▶ _Problem to work on_: Reproduce word for word the stretch of the passage on Garza from "Garza was the" through "United States side.".

Garza was the daughter of Francisco Garza González and Petra Garza Quintanilla. She was married to the physician and writer Adolfo Cantú Jáuregui. They had four children. Her son Federico was a notable artist. Her daughter Diana was married to the photographer, scriptwriter, director and producer Gilberto Martínez Solares.

During the Mexican Revolution Garza moved to Texas, where she lived in San Antonio, and wrote for the papers La Pensa, La Época and El Imparcial de Texas in the 1920s. She also founded the journal Alma Femenina and was involved in the literary movement of the Generation of El México Afuera. She was also president of the Cruz Azul Mexicana (Mexican Blue Cross), a volunteer organization that provided medical care to the Mexican community on the United States side.

▶ _Entries supplied_:
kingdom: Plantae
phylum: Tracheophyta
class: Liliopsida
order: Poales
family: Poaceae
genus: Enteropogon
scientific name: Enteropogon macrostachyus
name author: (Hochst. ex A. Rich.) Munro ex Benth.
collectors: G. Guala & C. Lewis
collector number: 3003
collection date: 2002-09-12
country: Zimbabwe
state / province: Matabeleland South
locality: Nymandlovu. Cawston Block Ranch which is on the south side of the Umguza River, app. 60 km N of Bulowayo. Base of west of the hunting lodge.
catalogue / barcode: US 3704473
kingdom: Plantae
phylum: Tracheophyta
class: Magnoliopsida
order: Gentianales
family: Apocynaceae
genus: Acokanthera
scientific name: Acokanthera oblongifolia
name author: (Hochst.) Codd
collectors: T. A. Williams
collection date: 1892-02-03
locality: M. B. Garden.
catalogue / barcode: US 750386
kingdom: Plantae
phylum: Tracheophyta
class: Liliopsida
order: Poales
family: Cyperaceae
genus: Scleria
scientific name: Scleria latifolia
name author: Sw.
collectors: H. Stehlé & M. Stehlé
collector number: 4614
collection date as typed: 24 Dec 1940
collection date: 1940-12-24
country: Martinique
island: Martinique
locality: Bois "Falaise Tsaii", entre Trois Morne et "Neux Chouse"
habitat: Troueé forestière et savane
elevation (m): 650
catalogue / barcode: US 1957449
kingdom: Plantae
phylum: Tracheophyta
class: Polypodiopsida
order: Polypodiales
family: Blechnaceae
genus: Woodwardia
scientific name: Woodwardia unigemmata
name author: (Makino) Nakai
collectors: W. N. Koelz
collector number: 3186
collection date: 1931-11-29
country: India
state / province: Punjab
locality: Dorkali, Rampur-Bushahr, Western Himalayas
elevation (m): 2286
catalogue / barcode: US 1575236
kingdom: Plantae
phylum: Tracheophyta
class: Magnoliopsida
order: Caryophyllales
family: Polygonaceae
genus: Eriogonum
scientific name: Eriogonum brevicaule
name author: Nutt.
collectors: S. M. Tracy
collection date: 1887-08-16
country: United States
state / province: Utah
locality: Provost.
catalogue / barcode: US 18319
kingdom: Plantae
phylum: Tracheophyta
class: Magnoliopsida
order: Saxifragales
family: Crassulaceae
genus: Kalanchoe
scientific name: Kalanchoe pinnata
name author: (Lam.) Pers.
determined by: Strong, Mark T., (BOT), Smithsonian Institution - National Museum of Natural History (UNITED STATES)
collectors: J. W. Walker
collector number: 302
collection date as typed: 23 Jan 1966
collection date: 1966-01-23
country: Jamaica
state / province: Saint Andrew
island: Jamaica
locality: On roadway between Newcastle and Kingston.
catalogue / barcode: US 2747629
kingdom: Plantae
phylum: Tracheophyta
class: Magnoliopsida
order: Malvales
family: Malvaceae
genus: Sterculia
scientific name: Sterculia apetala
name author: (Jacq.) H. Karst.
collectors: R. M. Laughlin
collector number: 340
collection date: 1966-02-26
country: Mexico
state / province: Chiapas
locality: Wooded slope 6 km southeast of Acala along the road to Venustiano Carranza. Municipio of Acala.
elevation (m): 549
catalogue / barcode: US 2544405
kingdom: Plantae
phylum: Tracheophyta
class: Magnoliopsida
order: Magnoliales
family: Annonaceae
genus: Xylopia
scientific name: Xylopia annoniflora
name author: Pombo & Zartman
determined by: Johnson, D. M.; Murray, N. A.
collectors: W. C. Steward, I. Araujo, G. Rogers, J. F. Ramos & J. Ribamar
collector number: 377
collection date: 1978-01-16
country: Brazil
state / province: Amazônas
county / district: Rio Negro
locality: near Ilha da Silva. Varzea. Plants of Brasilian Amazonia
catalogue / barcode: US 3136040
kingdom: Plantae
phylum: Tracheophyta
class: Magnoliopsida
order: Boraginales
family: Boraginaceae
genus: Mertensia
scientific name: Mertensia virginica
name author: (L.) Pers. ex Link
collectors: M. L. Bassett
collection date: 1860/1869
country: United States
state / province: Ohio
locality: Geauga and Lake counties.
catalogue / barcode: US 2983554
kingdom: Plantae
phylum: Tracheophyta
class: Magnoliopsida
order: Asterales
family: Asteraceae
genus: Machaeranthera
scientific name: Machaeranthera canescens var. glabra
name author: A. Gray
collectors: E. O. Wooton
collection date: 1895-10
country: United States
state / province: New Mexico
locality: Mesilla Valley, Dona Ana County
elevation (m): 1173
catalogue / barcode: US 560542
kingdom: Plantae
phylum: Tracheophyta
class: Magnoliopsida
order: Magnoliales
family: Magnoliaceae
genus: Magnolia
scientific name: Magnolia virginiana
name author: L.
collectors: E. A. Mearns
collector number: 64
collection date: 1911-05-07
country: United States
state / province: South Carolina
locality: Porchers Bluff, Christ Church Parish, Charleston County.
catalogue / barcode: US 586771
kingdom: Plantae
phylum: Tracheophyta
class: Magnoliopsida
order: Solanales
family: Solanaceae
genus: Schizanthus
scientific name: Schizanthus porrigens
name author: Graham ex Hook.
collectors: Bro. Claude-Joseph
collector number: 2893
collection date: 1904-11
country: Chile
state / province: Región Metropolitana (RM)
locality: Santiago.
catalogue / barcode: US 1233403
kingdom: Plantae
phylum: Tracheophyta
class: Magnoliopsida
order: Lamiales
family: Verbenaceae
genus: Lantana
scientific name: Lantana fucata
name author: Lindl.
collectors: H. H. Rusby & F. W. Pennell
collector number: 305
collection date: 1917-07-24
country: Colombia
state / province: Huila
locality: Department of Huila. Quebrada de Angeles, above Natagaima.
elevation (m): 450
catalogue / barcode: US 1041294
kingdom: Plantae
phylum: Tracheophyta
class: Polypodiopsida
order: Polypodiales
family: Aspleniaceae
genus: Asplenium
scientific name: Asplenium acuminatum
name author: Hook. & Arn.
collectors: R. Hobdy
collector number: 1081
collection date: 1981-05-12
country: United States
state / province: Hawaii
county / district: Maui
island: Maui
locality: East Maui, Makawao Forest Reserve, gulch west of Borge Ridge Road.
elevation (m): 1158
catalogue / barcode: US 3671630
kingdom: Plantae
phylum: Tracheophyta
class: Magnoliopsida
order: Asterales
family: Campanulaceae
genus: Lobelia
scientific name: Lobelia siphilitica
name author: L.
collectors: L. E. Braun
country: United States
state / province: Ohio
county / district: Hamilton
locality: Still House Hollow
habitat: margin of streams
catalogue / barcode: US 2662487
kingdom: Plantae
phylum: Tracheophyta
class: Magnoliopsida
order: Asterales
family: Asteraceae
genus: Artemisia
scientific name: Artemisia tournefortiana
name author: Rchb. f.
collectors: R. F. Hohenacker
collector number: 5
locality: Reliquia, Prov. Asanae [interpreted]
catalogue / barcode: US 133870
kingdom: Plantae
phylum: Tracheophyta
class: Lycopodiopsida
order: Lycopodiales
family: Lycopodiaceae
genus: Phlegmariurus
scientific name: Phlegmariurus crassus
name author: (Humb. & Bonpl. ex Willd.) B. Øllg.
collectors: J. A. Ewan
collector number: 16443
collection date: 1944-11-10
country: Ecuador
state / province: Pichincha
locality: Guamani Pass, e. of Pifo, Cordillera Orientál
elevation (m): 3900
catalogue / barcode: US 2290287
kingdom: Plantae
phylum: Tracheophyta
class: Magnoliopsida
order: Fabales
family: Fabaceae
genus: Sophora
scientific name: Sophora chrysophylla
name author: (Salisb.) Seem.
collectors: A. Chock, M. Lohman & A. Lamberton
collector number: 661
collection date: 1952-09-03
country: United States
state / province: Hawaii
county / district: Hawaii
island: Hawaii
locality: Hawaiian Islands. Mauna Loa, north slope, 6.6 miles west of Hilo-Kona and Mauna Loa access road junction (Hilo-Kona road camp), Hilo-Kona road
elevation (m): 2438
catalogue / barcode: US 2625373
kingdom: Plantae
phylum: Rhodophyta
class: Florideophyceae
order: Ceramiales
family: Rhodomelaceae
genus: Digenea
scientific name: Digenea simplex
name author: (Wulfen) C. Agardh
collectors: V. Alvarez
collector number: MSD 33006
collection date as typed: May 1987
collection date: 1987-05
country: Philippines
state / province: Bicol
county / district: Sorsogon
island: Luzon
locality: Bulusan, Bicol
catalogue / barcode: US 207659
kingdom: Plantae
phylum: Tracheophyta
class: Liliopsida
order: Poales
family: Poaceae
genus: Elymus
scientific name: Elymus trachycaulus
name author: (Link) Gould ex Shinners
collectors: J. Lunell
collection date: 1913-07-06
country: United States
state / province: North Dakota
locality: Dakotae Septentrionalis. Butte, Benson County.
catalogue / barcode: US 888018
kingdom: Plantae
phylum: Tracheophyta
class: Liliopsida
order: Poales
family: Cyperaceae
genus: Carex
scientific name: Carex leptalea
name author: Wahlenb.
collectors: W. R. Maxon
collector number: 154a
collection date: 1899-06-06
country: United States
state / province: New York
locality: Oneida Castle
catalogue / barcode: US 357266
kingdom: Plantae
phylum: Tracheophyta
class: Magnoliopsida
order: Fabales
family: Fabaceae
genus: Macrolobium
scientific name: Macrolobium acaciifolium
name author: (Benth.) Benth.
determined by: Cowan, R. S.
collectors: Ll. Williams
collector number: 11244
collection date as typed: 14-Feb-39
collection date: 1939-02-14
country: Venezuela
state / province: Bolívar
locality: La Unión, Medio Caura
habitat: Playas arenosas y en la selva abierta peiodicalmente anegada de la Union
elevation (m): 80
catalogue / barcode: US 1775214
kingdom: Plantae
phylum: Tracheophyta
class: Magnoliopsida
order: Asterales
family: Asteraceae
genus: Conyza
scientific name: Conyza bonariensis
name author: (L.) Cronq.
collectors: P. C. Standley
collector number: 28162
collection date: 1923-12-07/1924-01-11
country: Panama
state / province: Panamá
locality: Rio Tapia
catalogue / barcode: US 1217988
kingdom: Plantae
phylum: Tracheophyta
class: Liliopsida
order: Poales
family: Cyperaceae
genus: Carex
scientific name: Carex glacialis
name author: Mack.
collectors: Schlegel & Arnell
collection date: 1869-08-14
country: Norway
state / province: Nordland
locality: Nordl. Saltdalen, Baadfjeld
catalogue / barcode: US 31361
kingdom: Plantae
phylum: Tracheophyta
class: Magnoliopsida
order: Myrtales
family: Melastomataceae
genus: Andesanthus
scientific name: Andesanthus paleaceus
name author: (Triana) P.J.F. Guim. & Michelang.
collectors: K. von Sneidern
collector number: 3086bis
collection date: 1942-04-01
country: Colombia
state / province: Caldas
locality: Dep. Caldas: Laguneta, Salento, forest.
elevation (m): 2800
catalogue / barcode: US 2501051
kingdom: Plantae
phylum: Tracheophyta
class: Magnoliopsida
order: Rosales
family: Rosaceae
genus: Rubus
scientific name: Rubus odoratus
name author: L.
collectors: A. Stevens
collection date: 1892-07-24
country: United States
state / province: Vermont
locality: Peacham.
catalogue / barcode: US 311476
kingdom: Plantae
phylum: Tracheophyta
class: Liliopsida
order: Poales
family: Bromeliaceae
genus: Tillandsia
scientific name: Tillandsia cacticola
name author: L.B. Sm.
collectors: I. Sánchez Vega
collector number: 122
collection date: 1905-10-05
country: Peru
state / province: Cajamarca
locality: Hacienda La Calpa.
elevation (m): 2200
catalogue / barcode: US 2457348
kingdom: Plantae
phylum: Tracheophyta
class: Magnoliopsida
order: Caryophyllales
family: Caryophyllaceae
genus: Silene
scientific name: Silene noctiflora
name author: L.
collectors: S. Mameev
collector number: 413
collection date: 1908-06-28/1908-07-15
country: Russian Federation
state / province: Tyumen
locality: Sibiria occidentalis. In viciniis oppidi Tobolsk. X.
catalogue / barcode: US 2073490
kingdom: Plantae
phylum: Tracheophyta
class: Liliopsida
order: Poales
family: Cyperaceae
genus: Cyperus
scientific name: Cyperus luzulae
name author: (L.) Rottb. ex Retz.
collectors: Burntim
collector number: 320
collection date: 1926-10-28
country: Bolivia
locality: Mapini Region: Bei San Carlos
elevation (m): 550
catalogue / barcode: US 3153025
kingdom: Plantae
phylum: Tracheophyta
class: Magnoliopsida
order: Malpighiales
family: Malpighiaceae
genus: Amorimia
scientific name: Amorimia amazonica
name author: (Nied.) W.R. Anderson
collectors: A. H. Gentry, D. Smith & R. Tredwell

▶ _Solution to this exercise_:
Garza was the daughter of Francisco Garza González and Petra Garza Quintanilla. She was married to the physician and writer Adolfo Cantú Jáuregui. They had four children. Her son Federico was a notable artist. Her daughter Diana was married to the photographer, scriptwriter, director and producer Gilberto Martínez Solares.

During the Mexican Revolution Garza moved to Texas, where she lived in San Antonio, and wrote for the papers La Pensa, La Época and El Imparcial de Texas in the 1920s. She also founded the journal Alma Femenina and was involved in the literary movement of the Generation of El México Afuera. She was also president of the Cruz Azul Mexicana (Mexican Blue Cross), a volunteer organization that provided medical care to the Mexican community on the United States side.